I turn to glare at the male nurse, except it wasn’t him who had interrupted me. The overly-tanned bowling ball with the neon orange mop on her head stood in the doorway, staring at me with wide, dirt-colored eyes and a slack jaw.
“E-Ethan wh-” she stammers then stops, closing her mouth. Her eyes portray a mixture of fear and disbelief.
Gritting my teeth together, I reach for the cane with my phantom hand. The swipe accomplishes nothing more than to knock the wooden cane over, sending it clattering to the white tiled ground.
I turn my glare towards the useless object, giving Beth a chance to escape. She doesn’t bother trying to help, instead choosing to disappear into the hallway. The loathing I possessed for her only grows. She doesn’t belong in our family and she doesn’t even try to.
I wish she had died in the car crash instead of our mother.
I am seated in a chair and reaching from my cane when my father picks it up for me, holding out his free hand to help me up. I take it without looking into his eyes. I don’t want to see the question Beth had poisoned them with.
Balancing all my weight on my functional leg, I replace his hand with my cane, leaning on it the second it hits the ground. Even though I hate the handicap, I can no longer imagine my life without it.
The car ride back is filled with absolute silence as though the car had become a vacuum– even the air within it is hard to breathe. I keep catching my stepmother’s eyes in the rearview mirror and I can see the question in them.
“What had you been doing in there?”
I just hope she can see the answer in mine.
“It’s none of your goddamn business.”
Even if I did try to explain, she wouldn’t understand. Nobody would. The would all blame it on grief– claim that I was hearing what I wanted to hear.
And I would probably believe them if it wasn’t for the dreams.
Those weren’t just nightmares. In fact, they weren’t dreams at all– they were real. I knew that now. They were Sylvia’s nightmares– the reality in which she was trapped. And I had to save her. I am the only one who can bring her out of her coma.

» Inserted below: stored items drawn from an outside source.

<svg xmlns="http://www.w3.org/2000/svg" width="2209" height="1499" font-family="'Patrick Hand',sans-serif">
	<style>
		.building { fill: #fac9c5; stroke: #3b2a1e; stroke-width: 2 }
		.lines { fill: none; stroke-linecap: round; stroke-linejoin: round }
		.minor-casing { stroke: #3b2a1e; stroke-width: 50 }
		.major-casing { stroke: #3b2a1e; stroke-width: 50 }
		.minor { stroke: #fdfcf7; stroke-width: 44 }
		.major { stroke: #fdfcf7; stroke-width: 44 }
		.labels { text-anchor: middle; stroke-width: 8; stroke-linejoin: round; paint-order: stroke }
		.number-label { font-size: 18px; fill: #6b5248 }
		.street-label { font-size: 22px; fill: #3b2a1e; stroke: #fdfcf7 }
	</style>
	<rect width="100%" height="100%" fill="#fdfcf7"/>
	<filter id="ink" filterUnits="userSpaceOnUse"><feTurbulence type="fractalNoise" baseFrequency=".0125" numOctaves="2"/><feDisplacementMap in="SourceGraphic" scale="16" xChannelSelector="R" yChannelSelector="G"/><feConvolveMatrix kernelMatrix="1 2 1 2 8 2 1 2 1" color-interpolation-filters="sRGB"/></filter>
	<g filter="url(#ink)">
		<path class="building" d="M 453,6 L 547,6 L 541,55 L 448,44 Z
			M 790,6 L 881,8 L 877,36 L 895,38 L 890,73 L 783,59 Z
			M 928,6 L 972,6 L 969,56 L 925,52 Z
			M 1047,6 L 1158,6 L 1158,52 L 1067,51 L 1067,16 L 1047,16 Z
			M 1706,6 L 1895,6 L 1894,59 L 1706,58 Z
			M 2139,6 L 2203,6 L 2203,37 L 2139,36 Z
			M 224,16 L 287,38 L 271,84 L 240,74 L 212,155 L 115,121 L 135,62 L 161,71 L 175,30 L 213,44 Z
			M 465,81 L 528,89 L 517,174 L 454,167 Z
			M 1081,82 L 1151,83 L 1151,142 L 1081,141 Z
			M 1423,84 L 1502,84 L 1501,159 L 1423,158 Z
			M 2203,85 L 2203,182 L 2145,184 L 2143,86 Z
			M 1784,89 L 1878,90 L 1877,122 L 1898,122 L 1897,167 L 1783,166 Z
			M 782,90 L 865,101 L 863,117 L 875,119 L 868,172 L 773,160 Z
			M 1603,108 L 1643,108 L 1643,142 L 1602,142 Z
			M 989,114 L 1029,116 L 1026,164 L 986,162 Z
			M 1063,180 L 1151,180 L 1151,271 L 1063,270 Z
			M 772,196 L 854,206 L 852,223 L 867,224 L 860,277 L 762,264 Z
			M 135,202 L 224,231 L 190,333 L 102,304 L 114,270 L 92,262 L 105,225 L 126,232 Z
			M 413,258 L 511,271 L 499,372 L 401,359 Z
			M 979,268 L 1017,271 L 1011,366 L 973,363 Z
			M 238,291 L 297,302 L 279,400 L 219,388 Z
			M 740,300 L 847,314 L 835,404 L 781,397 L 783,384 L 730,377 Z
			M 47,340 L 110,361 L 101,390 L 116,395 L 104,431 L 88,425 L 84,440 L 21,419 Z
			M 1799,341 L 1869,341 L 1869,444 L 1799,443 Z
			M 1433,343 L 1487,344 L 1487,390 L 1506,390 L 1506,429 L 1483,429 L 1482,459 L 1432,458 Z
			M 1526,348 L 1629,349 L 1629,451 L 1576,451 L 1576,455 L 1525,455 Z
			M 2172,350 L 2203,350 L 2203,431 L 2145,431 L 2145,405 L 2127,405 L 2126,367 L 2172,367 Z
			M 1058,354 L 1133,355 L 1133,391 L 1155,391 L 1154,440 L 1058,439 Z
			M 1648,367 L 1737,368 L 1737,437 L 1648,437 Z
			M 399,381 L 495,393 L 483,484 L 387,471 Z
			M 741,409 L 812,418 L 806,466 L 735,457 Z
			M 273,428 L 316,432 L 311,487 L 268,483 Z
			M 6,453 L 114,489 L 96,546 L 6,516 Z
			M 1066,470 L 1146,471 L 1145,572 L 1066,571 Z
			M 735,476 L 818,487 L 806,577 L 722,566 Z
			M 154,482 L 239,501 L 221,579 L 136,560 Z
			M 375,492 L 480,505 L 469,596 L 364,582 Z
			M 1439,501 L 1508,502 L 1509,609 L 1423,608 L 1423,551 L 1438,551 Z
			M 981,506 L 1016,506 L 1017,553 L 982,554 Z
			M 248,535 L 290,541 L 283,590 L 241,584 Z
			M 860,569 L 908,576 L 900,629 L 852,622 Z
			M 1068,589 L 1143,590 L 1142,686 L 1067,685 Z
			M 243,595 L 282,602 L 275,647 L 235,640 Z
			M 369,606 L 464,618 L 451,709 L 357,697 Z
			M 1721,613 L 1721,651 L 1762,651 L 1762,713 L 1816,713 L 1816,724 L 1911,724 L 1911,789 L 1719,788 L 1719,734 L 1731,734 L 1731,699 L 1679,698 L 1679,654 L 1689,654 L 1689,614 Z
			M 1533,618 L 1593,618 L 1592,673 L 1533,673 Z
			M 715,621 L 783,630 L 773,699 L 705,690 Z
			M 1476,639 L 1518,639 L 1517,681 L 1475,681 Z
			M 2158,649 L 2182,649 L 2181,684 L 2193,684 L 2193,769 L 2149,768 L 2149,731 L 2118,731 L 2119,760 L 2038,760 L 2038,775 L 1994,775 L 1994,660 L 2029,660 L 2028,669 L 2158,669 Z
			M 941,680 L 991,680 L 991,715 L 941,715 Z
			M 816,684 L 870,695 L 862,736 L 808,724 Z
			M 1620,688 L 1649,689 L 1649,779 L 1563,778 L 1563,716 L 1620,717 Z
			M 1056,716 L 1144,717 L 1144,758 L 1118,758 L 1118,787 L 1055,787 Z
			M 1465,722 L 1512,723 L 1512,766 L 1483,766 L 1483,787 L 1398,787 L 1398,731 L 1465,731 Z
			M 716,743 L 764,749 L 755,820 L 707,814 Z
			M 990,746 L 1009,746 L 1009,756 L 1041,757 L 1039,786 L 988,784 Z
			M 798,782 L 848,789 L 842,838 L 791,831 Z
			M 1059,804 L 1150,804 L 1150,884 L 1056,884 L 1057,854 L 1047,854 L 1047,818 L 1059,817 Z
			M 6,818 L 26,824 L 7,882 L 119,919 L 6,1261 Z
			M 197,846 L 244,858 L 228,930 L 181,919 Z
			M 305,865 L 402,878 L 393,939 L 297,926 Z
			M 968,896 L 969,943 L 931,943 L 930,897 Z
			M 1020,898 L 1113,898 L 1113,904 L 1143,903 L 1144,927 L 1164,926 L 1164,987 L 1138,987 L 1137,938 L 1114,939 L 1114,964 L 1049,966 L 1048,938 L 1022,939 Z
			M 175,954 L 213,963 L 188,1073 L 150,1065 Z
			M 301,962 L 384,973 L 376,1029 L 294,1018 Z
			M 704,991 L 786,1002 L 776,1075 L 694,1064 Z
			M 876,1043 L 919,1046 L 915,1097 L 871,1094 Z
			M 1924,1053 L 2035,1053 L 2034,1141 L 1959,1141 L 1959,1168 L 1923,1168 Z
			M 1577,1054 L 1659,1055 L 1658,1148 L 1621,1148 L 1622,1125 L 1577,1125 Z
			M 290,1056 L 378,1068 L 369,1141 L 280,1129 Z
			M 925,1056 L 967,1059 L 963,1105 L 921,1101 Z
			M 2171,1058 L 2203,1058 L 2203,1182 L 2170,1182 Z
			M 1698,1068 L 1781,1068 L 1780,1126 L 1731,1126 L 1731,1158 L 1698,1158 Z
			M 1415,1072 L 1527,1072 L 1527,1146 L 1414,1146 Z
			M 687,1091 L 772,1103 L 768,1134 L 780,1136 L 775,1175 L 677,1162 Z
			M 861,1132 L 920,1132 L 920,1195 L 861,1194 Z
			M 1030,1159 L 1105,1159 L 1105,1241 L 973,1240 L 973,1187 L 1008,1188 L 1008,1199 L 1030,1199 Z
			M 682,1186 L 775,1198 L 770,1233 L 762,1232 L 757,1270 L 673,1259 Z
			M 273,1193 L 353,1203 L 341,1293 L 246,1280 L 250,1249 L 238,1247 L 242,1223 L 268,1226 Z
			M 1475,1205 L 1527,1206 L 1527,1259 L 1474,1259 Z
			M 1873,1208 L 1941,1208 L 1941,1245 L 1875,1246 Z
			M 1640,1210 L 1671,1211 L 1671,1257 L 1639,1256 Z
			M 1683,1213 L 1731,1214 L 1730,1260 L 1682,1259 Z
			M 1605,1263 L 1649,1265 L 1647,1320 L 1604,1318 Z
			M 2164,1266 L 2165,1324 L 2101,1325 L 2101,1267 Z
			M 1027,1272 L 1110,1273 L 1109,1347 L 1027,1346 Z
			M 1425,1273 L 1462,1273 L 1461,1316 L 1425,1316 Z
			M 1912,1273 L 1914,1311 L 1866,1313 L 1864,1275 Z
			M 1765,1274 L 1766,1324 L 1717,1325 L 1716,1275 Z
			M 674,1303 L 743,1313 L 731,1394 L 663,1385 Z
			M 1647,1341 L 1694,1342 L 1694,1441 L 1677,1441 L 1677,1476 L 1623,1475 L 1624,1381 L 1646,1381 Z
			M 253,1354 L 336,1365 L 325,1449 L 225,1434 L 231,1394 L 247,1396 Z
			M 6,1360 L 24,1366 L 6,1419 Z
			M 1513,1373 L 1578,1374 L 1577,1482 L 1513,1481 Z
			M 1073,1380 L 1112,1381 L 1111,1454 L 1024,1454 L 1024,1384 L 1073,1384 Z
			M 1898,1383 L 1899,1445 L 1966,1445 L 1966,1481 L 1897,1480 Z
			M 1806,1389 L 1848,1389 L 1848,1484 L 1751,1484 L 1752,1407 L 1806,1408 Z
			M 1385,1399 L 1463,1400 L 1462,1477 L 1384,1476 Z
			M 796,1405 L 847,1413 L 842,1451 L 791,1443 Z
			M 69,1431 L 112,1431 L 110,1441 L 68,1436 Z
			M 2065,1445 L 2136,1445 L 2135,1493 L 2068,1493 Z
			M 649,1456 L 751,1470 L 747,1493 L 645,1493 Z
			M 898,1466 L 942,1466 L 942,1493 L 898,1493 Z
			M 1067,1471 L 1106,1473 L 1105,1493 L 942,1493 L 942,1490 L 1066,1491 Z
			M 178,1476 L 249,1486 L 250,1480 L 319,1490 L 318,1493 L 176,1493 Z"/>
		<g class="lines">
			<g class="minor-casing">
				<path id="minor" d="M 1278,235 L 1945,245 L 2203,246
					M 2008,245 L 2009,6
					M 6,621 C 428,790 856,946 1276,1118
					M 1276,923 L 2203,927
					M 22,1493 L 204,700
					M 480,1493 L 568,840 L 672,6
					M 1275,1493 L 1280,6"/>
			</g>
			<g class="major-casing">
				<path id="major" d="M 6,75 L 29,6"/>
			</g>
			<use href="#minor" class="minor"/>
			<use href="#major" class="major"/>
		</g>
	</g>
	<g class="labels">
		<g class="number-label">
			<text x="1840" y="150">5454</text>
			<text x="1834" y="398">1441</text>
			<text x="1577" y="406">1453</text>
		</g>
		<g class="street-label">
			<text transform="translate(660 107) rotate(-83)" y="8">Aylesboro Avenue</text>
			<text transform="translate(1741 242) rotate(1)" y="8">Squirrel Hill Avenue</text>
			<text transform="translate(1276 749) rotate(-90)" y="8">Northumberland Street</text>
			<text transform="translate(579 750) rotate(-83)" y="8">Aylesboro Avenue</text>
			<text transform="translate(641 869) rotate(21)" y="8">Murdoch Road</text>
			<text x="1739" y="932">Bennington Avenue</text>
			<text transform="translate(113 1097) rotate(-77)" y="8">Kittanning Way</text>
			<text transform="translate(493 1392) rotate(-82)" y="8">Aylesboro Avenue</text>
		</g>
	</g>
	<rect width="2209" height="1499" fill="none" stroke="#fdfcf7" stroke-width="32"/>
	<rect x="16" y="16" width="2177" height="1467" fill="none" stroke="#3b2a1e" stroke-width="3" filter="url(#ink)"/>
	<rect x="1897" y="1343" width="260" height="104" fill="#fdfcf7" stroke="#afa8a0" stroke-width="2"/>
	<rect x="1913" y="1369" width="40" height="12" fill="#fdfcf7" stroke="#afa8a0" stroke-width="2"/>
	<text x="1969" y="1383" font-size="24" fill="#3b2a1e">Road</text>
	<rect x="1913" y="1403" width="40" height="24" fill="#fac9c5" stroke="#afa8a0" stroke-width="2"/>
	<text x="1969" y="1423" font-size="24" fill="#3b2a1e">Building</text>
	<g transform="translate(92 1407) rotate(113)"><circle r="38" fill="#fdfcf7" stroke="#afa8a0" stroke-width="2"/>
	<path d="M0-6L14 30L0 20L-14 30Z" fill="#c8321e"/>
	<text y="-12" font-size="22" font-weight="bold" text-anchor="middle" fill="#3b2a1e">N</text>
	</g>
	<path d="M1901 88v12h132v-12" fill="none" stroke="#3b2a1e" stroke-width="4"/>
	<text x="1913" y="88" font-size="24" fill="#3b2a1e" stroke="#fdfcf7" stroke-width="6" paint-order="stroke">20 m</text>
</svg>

Only the dreams aren’t enough. She’s trapped in darkness and it’s much deeper than my “dreams” can go.
So I have to go deeper, to where she is waiting for me, trapped and alone. I have to save my counterpart.
I wait until long after the car engine has died and cooled. I wait until after dinner, when I know nobody will come bother me.
I wait until the dark world outside matches the one I am about to plunge into.
Upstairs and alone, seated on my bed in the room next to Sylvia’s, I take out the half-filled bottle of my father’s anti-depression medication and dump the little yellow and green capsules onto my bedside table. The smooth, plastic-like coating gleams in the golden lamplight.
I count them– sixteen pills should be more than enough, I hope.
Taking a deep, long breath, I scoop them all into my hand with the stump of my left wrist. They feel… Heavy, as though they are weighed down by the burden they have to carry.
Tilting my head back, I dump them all in and swallow, forcing them down before I can change my mind. The effort hurts my throat as the large mass inches its way down into my stomach. Any regret that could have manifested itself would have been too little too late but I suppose it doesn’t matter.
Because I don’t feel any regret.
Or anything else, for that matter. A numbness had replaced blood in my veins, consuming me from the inside out. I don’t even feel the hole anymore.
My head hits the pillow less than a minute later, my wide-open eyes gluing themselves to the ceiling. I feel myself slowly sinking into the mattress below me, like a ship filling with water one bulkhead at a time.
A shadow begins to creep across the edges of my vision as a sharp pain assaults my stomach and head. It feels as though someone has flipped my organs upside down with a burning spatula. If I wasn’t been weighed down by an unseen force, keeping me paralyzed in place, I would have curled into a ball and retched.
Then, the world around me begins to fade. The light above my head grows dim. The ticking of my wall clock becomes softer and softer until it disappeared into a suffocating silence.
The darkness closes in around me, wrapping around my limbs and pulling me down through the mattress, then the floor– straight down into the abyss.